### ASSIGNMENT
Please print, unchanged, the lines of the data from the line with "of the Empire" to the line with "# Second round iteration", both included, and leave the pictures out.

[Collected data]
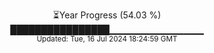 <p align="center">
⏳Year Progress (54.03 %) <br>
████████████████▁▁▁▁▁▁▁▁▁▁▁▁▁▁ <br>
<sub>Updated: Tue, 16 Jul 2024 18:24:59 GMT</sub>
</p>

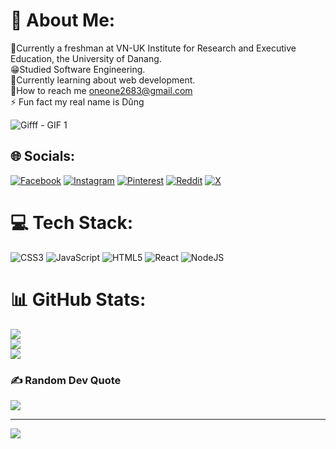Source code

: # 💫 About Me:
🔭Currently a freshman at VN-UK Institute for Research and Executive Education, the University of Danang.<br>😁Studied Software Engineering.<br>🌱Currently learning about web development.<br>🍃How to reach me oneone2683@gmail.com<br>⚡ Fun fact my real name is Dũng

![Gifff - GIF 1](https://github.com/user-attachments/assets/e2f7c6c5-a396-4da5-bbb0-cdba190326d9)

## 🌐 Socials:
[![Facebook](https://img.shields.io/badge/Facebook-%231877F2.svg?logo=Facebook&logoColor=white)](https://facebook.com/taolai.nguyen.75) [![Instagram](https://img.shields.io/badge/Instagram-%23E4405F.svg?logo=Instagram&logoColor=white)](https://instagram.com/gnudjsjwjsnjddf) [![Pinterest](https://img.shields.io/badge/Pinterest-%23E60023.svg?logo=Pinterest&logoColor=white)](https://pinterest.com/JustFuckingNad) [![Reddit](https://img.shields.io/badge/Reddit-%23FF4500.svg?logo=Reddit&logoColor=white)](https://reddit.com/user/gau1gs7) [![X](https://img.shields.io/badge/X-black.svg?logo=X&logoColor=white)](https://x.com/NguyenDung_1406) 

# 💻 Tech Stack:
![CSS3](https://img.shields.io/badge/css3-%231572B6.svg?style=for-the-badge&logo=css3&logoColor=white) ![JavaScript](https://img.shields.io/badge/javascript-%23323330.svg?style=for-the-badge&logo=javascript&logoColor=%23F7DF1E) ![HTML5](https://img.shields.io/badge/html5-%23E34F26.svg?style=for-the-badge&logo=html5&logoColor=white) ![React](https://img.shields.io/badge/react-%2320232a.svg?style=for-the-badge&logo=react&logoColor=%2361DAFB) ![NodeJS](https://img.shields.io/badge/node.js-6DA55F?style=for-the-badge&logo=node.js&logoColor=white)
# 📊 GitHub Stats:
![](https://github-readme-stats.vercel.app/api?username=Nad1406&theme=blue_navy&hide_border=false&include_all_commits=false&count_private=false)<br/>
![](https://github-readme-streak-stats.herokuapp.com/?user=Nad1406&theme=blue_navy&hide_border=false)<br/>
![](https://github-readme-stats.vercel.app/api/top-langs/?username=Nad1406&theme=blue_navy&hide_border=false&include_all_commits=false&count_private=false&layout=compact)

### ✍️ Random Dev Quote
![](https://quotes-github-readme.vercel.app/api?type=vetical&theme=tokyonight)

---
[![](https://visitcount.itsvg.in/api?id=Nad1406&icon=2&color=1)](https://visitcount.itsvg.in)

<!-- Proudly created with GPRM ( https://gprm.itsvg.in ) -->
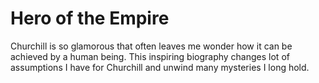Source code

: # Hero of the Empire

Churchill is so glamorous that often leaves me wonder how it can be achieved by a human being. This 
inspiring biography changes lot of assumptions I have for Churchill and unwind many mysteries I long 
hold. 
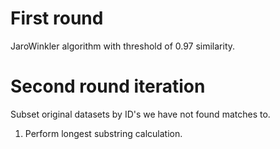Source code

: # First round

JaroWinkler algorithm with threshold of 0.97 similarity.

# Second round iteration

Subset original datasets by ID's we have not found matches to. 

1. Perform longest substring calculation.
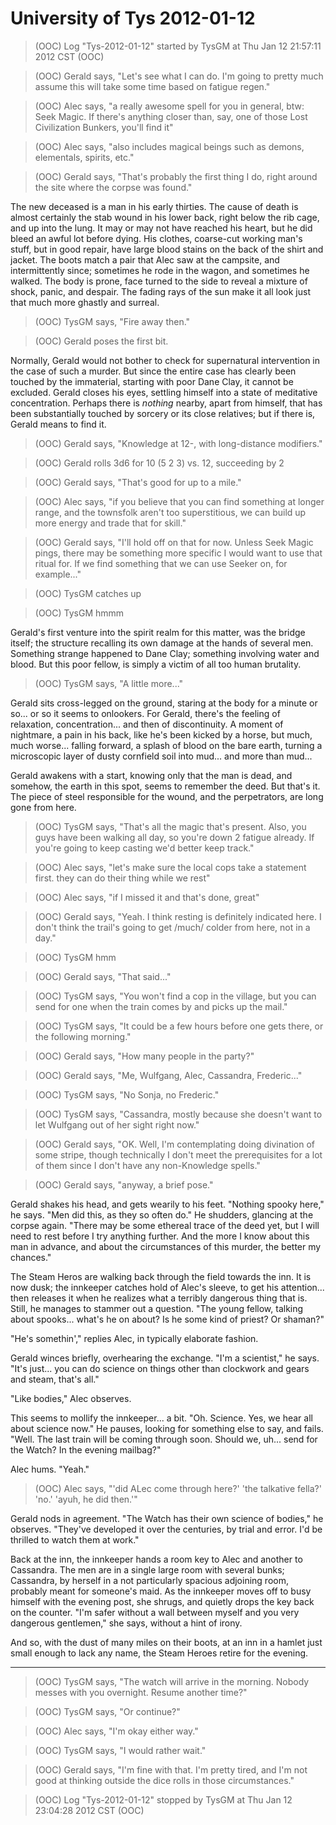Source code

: <!-- TITLE: University of Tys 2012-01-12 -->
<!-- SUBTITLE: A game log for University of Tys -->

# University of Tys 2012-01-12

> (OOC) Log "Tys-2012-01-12" started by TysGM at Thu Jan 12 21:57:11 2012 CST (OOC)

> (OOC) Gerald says, "Let's see what I can do. I'm going to pretty much assume this will take some time based on fatigue regen."

> (OOC) Alec says, "a really awesome spell for you in general, btw: Seek Magic. If there's anything closer than, say, one of those Lost Civilization Bunkers, you'll find it"

> (OOC) Alec says, "also includes magical beings such as demons, elementals, spirits, etc."

> (OOC) Gerald says, "That's probably the first thing I do, right around the site where the corpse was found."

The new deceased is a man in his early thirties. The cause of death is almost certainly the stab wound in his lower back, right below the rib cage, and up into the lung. It may or may not have reached his heart, but he did bleed an awful lot before dying. His clothes, coarse-cut working man's stuff, but in good repair, have large blood stains on the back of the shirt and jacket. The boots match a pair that Alec saw at the campsite, and intermittently since; sometimes he rode in the wagon, and sometimes he walked. The body is prone, face turned to the side to reveal a mixture of shock, panic, and despair. The fading rays of the sun make it all look just that much more ghastly and surreal.

> (OOC) TysGM says, "Fire away then."

> (OOC) Gerald poses the first bit.

Normally, Gerald would not bother to check for supernatural intervention in the case of such a murder. But since the entire case has clearly been touched by the immaterial, starting with poor Dane Clay, it cannot be excluded. Gerald closes his eyes, settling himself into a state of meditative concentration. Perhaps there is _nothing_ nearby, apart from himself, that has been substantially touched by sorcery or its close relatives; but if there is, Gerald means to find it.

> (OOC) Gerald says, "Knowledge at 12-, with long-distance modifiers."

> (OOC) Gerald rolls 3d6 for 10 (5 2 3) vs. 12, succeeding by 2

> (OOC) Gerald says, "That's good for up to a mile."

> (OOC) Alec says, "if you believe that you can find something at longer range, and the townsfolk aren't too superstitious, we can build up more energy and trade that for skill."

> (OOC) Gerald says, "I'll hold off on that for now. Unless Seek Magic pings, there may be something more specific I would want to use that ritual for. If we find something that we can use Seeker on, for example..."

> (OOC) TysGM catches up

> (OOC) TysGM hmmm

Gerald's first venture into the spirit realm for this matter, was the bridge itself; the structure recalling its own damage at the hands of several men. Something strange happened to Dane Clay; something involving water and blood. But this poor fellow, is simply a victim of all too human brutality.

> (OOC) TysGM says, "A little more..."

Gerald sits cross-legged on the ground, staring at the body for a minute or so... or so it seems to onlookers. For Gerald, there's the feeling of relaxation, concentration... and then of discontinuity. A moment of nightmare, a pain in his back, like he's been kicked by a horse, but much, much worse... falling forward, a splash of blood on the bare earth, turning a microscopic layer of dusty cornfield soil into mud... and more than mud...

Gerald awakens with a start, knowing only that the man is dead, and somehow, the earth in this spot, seems to remember the deed. But that's it. The piece of steel responsible for the wound, and the perpetrators, are long gone from here.

> (OOC) TysGM says, "That's all the magic that's present. Also, you guys have been walking all day, so you're down 2 fatigue already. If you're going to keep casting we'd better keep track."

> (OOC) Alec says, "let's make sure the local cops take a statement first. they can do their thing while we rest"

> (OOC) Alec says, "if I missed it and that's done, great"

> (OOC) Gerald says, "Yeah. I think resting is definitely indicated here. I don't think the trail's going to get /much/ colder from here, not in a day."

> (OOC) TysGM hmm

> (OOC) Gerald says, "That said..."

> (OOC) TysGM says, "You won't find a cop in the village, but you can send for one when the train comes by and picks up the mail."

> (OOC) TysGM says, "It could be a few hours before one gets there, or the following morning."

> (OOC) Gerald says, "How many people in the party?"

> (OOC) Gerald says, "Me, Wulfgang, Alec, Cassandra, Frederic..."

> (OOC) TysGM says, "No Sonja, no Frederic."

> (OOC) TysGM says, "Cassandra, mostly because she doesn't want to let Wulfgang out of her sight right now."

> (OOC) Gerald says, "OK. Well, I'm contemplating doing divination of some stripe, though technically I don't meet the prerequisites for a lot of them since I don't have any non-Knowledge spells."

> (OOC) Gerald says, "anyway, a brief pose."

Gerald shakes his head, and gets wearily to his feet. "Nothing spooky here," he says. "Men did this, as they so often do." He shudders, glancing at the corpse again. "There may be some ethereal trace of the deed yet, but I will need to rest before I try anything further. And the more I know about this man in advance, and about the circumstances of this murder, the better my chances."

The Steam Heros are walking back through the field towards the inn. It is now dusk; the innkeeper catches hold of Alec's sleeve, to get his attention... then releases it when he realizes what a terribly dangerous thing that is. Still, he manages to stammer out a question. "The young fellow, talking about spooks... what's he on about? Is he some kind of priest? Or shaman?"

"He's somethin'," replies Alec, in typically elaborate fashion.

Gerald winces briefly, overhearing the exchange. "I'm a scientist," he says. "It's just... you can do science on things other than clockwork and gears and steam, that's all."

"Like bodies," Alec observes.

This seems to mollify the innkeeper... a bit. "Oh. Science. Yes, we hear all about science now." He pauses, looking for something else to say, and fails. "Well. The last train will be coming through soon. Should we, uh... send for the Watch? In the evening mailbag?"

Alec hums. "Yeah."

> (OOC) Alec says, "'did ALec come through here?' 'the talkative fella?' 'no.' 'ayuh, he did then.'"

Gerald nods in agreement. "The Watch has their own science of bodies," he observes. "They've developed it over the centuries, by trial and error. I'd be thrilled to watch them at work."

Back at the inn, the innkeeper hands a room key to Alec and another to Cassandra. The men are in a single large room with several bunks; Cassandra, by herself in a not particularly spacious adjoining room, probably meant for someone's maid. As the innkeeper moves off to busy himself with the evening post, she shrugs, and quietly drops the key back on the counter. "I'm safer without a wall between myself and you very dangerous gentlemen," she says, without a hint of irony.

And so, with the dust of many miles on their boots, at an inn in a hamlet just small enough to lack any name, the Steam Heroes retire for the evening.

---

> (OOC) TysGM says, "The watch will arrive in the morning. Nobody messes with you overnight. Resume another time?"

> (OOC) TysGM says, "Or continue?"

> (OOC) Alec says, "I'm okay either way."

> (OOC) TysGM says, "I would rather wait."

> (OOC) Gerald says, "I'm fine with that. I'm pretty tired, and I'm not good at thinking outside the dice rolls in those circumstances."

> (OOC) Log "Tys-2012-01-12" stopped by TysGM at Thu Jan 12 23:04:28 2012 CST (OOC)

### RESPONSE BELOW
: # Hero of the Empire

Churchill is so glamorous that often leaves me wonder how it can be achieved by a human being. This 
inspiring biography changes lot of assumptions I have for Churchill and unwind many mysteries I long 
hold. 
Source code

: # First round

JaroWinkler algorithm with threshold of 0.97 similarity.

# Second round iteration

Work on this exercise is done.